• **Complete the following**
1. List every organization named in the article on K2's acquisition of Ride.
2. From the article on K2's acquisition of Ride, print the passage from "K2 is buying Ride’s stock" to "the way it is.".

• **Source document**
======

K2 is buying Ride’s stock with its stock, but it’s not a pooling because Ride shareholders are getting a certain value per share- not just K2 shares with a value completely dependent on the market. It’s a purchase. That’s what the Financial Accounting Standards Board says, so that’s the way it is.
 
Once K2 knows exactly how many shares it’s exchanging for Ride, and the market price of those shares at closing, it will know how many dollars it paid for Ride by multiplying the market price of each share by the number of shares they are giving Ride shareholders. The accounting interpretation of the deal is that K2 is buying Ride’s equity, a balance sheet number. At March 31, that number was 16.1 million dollars. I’m sure it’s lower now. I wouldn’t be surprised if it’s around 14.3 million dollars.
 
To the extent that the purchase price is higher or lower than Ride’s actual equity at closing, other balance sheet items will be adjusted to reflect fair market values. For example, if the purchase price is $100,000 higher than the value of Ride’s equity at closing, the value of other Ride assets will have to be increased, to a maximum of $100,00 if what they are really worth justified such an increase. To the extent that those adjustments don’t account for the difference between Ride’s equity and K2’s purchase price, goodwill is adjusted. It looks in this case like the purchase price will end up being somewhere close to Ride’s equity, so adjustments should be minor.
 
That’s enough of that. This article is in serious danger of turning into a lecture on acquisition accounting.
 
So what’s the deal worth anyway? The easy answer is that it’s worth the approximately $14.3 million in K2 stock Ride shareholders are receiving. That’s not a bad answer, but let’s go a little further, keeping in mind that there’s rarely a right answer when you value companies.
 
Ride’s March 31 balance sheet showed thirty two million dollars in assets and sixteen million dollars in liabilities. K2 gets all those as part of the purchase. The assets include $8.5 million in goodwill and $5.4 million in net plant and equipment. If I were K2 trying to figure out the value of Ride, I’d call the goodwill zero. I’d write down the plant and equipment. How much would depend on what use I was going to make of the factory. Let’s say they cut it in half, making the realizable value of the Ride assets around $20 million. The liabilities, as usual, are all real.

======

• **Data under study**
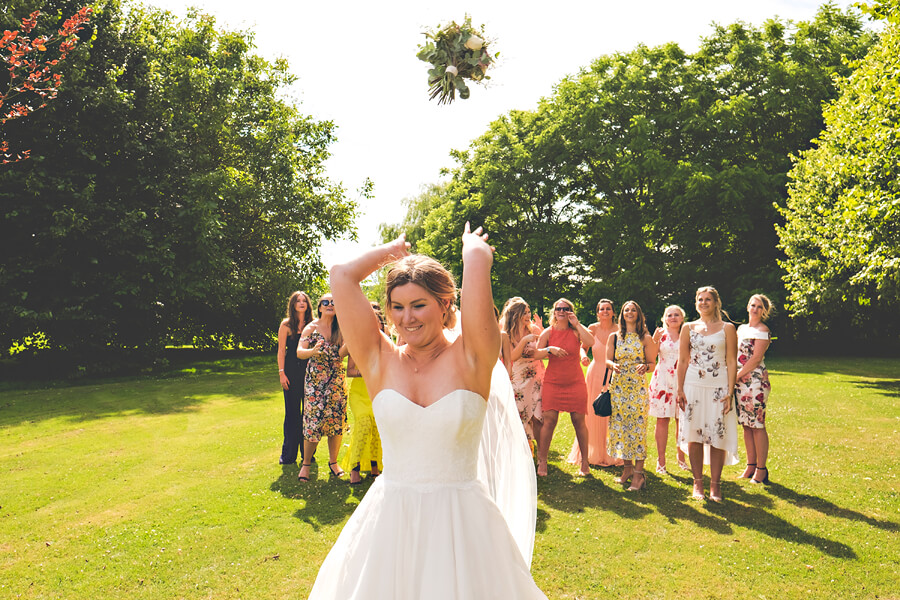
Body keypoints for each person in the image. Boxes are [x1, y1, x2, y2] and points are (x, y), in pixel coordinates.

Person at [311, 224, 546, 599]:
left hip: (464, 527)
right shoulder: (378, 360)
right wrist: (394, 251)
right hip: (390, 524)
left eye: (418, 305)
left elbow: (478, 259)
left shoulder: (472, 357)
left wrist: (472, 247)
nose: (407, 319)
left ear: (445, 305)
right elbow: (341, 275)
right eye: (398, 307)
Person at [676, 286, 739, 502]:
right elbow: (683, 361)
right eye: (700, 299)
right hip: (693, 385)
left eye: (708, 299)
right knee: (694, 435)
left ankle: (715, 485)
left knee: (716, 436)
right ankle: (697, 483)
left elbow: (731, 361)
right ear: (696, 303)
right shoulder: (688, 327)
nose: (703, 303)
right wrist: (679, 389)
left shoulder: (728, 328)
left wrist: (730, 392)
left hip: (719, 387)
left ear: (715, 302)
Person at [536, 298, 595, 477]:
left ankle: (585, 462)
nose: (562, 311)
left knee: (579, 421)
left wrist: (576, 323)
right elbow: (536, 353)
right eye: (559, 308)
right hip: (553, 383)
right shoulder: (548, 332)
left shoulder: (577, 331)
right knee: (549, 421)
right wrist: (550, 349)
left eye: (566, 309)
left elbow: (590, 342)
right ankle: (542, 461)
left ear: (570, 311)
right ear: (554, 312)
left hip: (575, 382)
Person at [296, 292, 349, 482]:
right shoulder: (311, 327)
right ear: (319, 307)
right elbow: (299, 352)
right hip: (315, 382)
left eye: (334, 302)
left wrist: (350, 342)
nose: (329, 304)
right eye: (325, 302)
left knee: (335, 421)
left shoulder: (341, 328)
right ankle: (306, 464)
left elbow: (340, 355)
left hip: (336, 380)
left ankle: (333, 462)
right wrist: (312, 351)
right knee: (313, 422)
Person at [606, 300, 657, 491]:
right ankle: (627, 469)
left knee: (636, 429)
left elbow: (652, 363)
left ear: (639, 314)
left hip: (637, 388)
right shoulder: (615, 336)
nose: (629, 312)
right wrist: (613, 365)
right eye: (626, 310)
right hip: (618, 387)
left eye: (633, 310)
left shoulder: (645, 337)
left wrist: (646, 366)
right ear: (622, 314)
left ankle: (638, 475)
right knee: (620, 428)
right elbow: (607, 359)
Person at [567, 299, 621, 467]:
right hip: (594, 373)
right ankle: (591, 452)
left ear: (613, 312)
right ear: (597, 313)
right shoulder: (592, 328)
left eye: (608, 309)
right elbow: (583, 346)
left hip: (615, 374)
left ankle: (611, 453)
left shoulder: (620, 329)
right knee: (592, 412)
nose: (605, 311)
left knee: (613, 414)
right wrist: (583, 355)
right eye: (601, 309)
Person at [340, 302, 386, 485]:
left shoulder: (386, 343)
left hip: (377, 392)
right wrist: (365, 371)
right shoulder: (356, 342)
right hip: (360, 393)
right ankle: (355, 467)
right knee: (363, 424)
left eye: (377, 322)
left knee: (376, 428)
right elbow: (349, 370)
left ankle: (375, 466)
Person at [735, 294, 773, 485]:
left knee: (757, 425)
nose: (755, 309)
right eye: (752, 305)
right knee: (746, 425)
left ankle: (761, 469)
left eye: (759, 306)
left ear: (764, 311)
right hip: (740, 383)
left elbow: (756, 358)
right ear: (747, 307)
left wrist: (738, 375)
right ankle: (750, 465)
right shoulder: (741, 329)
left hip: (755, 382)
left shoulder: (763, 330)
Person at [501, 297, 548, 449]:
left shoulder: (534, 329)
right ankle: (522, 448)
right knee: (519, 414)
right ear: (516, 315)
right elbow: (511, 357)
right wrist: (523, 342)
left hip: (537, 376)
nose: (528, 316)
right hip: (518, 377)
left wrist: (540, 333)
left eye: (529, 312)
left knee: (538, 415)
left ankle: (541, 454)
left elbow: (544, 351)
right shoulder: (505, 334)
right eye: (525, 313)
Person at [648, 305, 689, 474]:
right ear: (664, 318)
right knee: (662, 420)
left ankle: (681, 458)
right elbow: (650, 358)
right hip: (662, 381)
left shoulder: (687, 335)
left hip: (683, 381)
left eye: (676, 315)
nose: (673, 317)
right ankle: (661, 461)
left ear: (682, 318)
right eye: (669, 315)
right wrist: (654, 340)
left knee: (682, 421)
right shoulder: (660, 335)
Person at [276, 291, 313, 465]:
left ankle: (307, 455)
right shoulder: (286, 325)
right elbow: (281, 351)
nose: (301, 303)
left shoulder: (312, 325)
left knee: (308, 414)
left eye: (304, 300)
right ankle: (288, 455)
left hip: (309, 372)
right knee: (292, 413)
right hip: (290, 371)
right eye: (298, 300)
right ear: (293, 304)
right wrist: (282, 373)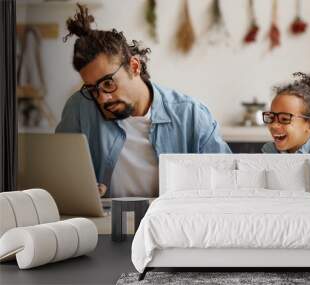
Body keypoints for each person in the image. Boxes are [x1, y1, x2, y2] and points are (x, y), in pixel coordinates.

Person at [56, 4, 231, 198]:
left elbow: (227, 182)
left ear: (134, 66)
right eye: (92, 89)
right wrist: (81, 191)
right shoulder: (79, 109)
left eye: (108, 83)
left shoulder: (192, 115)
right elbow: (60, 180)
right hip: (105, 225)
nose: (102, 98)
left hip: (172, 223)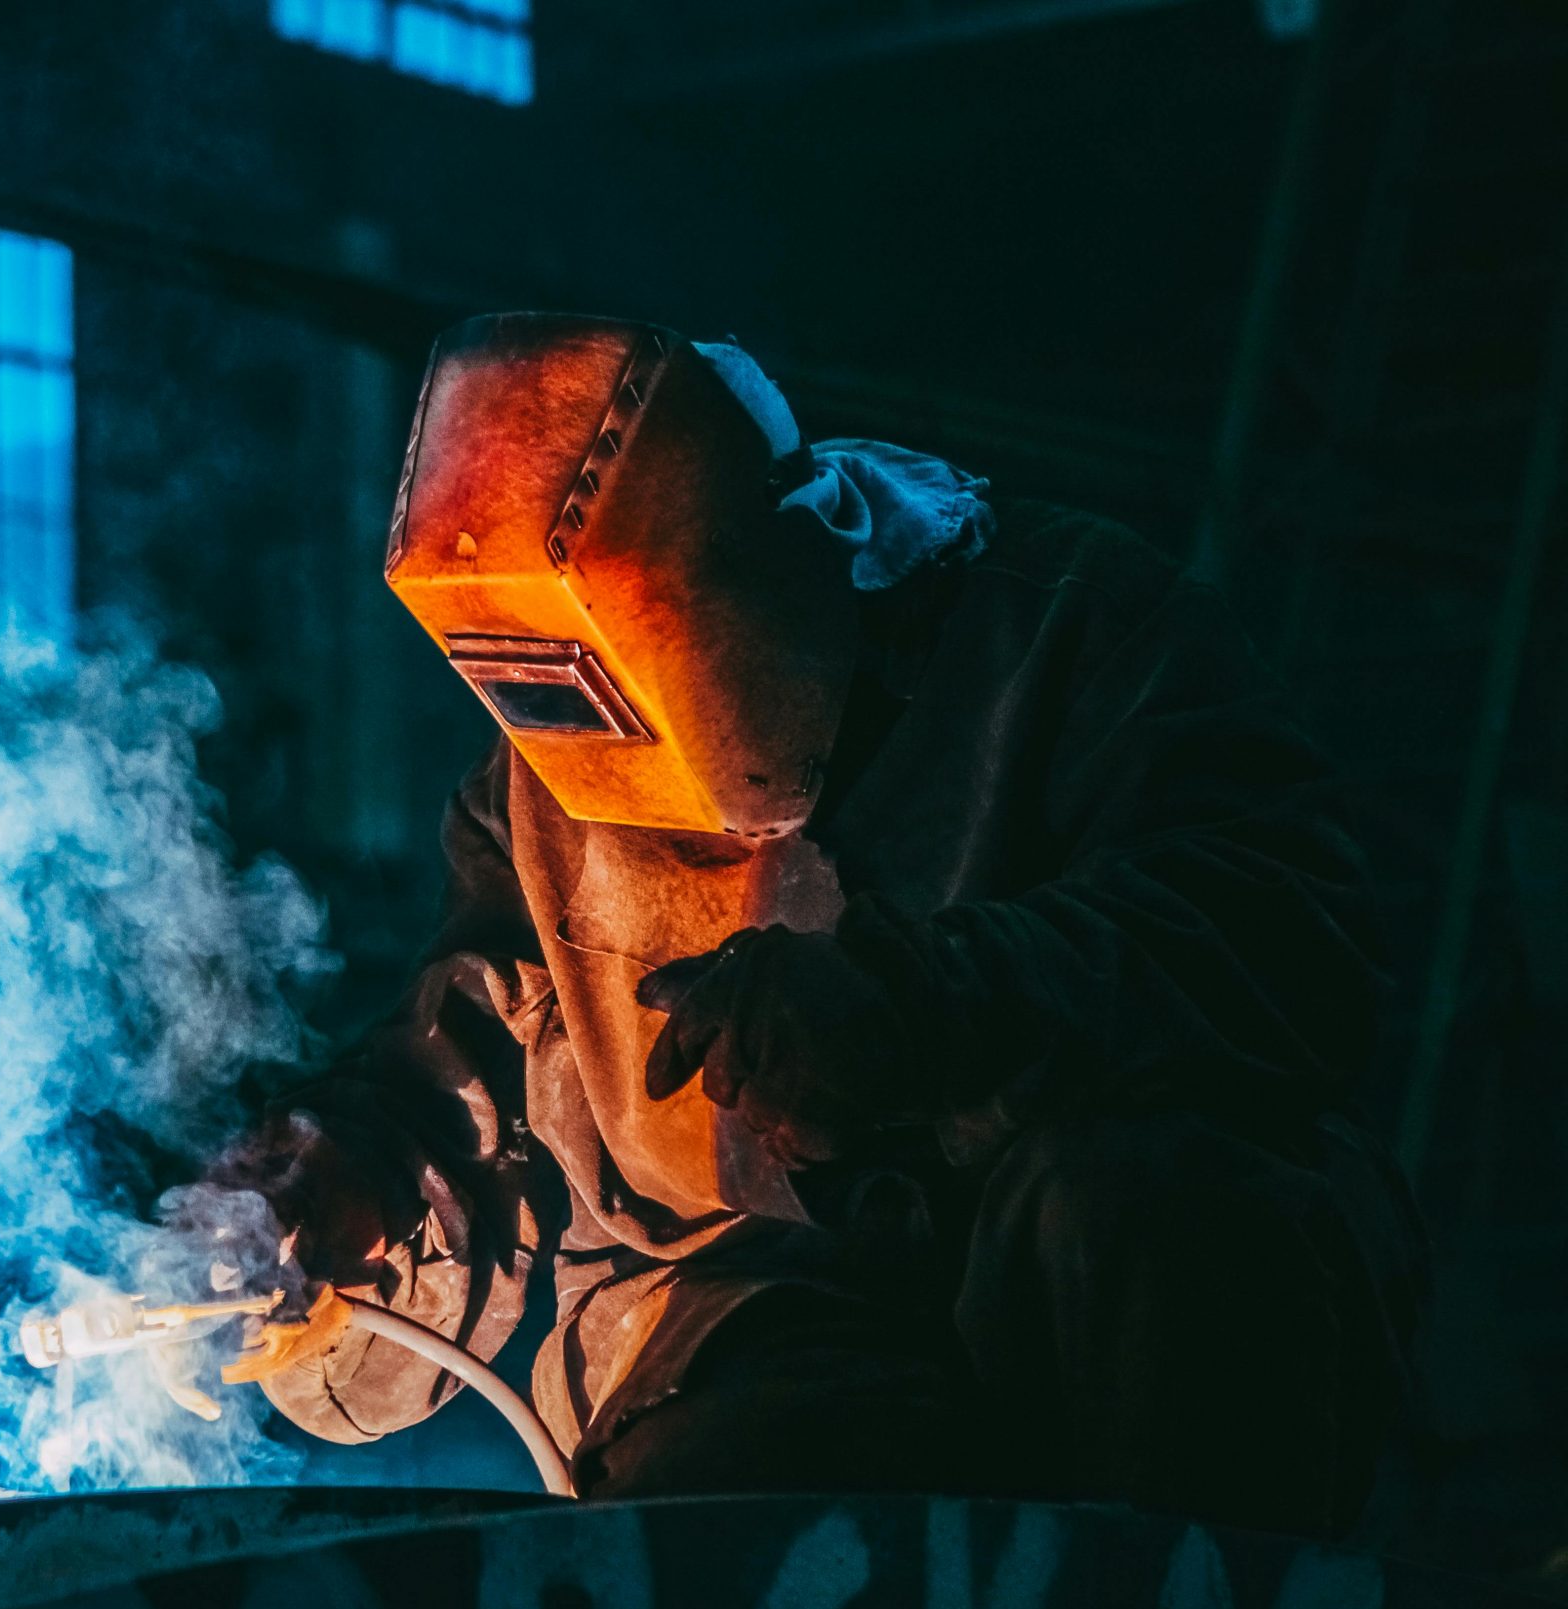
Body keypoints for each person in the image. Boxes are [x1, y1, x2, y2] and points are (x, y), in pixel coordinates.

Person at [215, 312, 1424, 1536]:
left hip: (1082, 1272)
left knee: (1144, 1216)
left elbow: (1288, 928)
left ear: (775, 563)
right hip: (764, 1307)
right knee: (720, 1510)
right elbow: (477, 1091)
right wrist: (343, 1194)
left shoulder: (1070, 627)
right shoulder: (538, 771)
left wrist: (931, 1004)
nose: (615, 771)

======

• **Answers per task**
1. K2, Ride, Financial Accounting Standards Board

2.
K2 is buying Ride’s stock with its stock, but it’s not a pooling because Ride shareholders are getting a certain value per share- not just K2 shares with a value completely dependent on the market. It’s a purchase. That’s what the Financial Accounting Standards Board says, so that’s the way it is.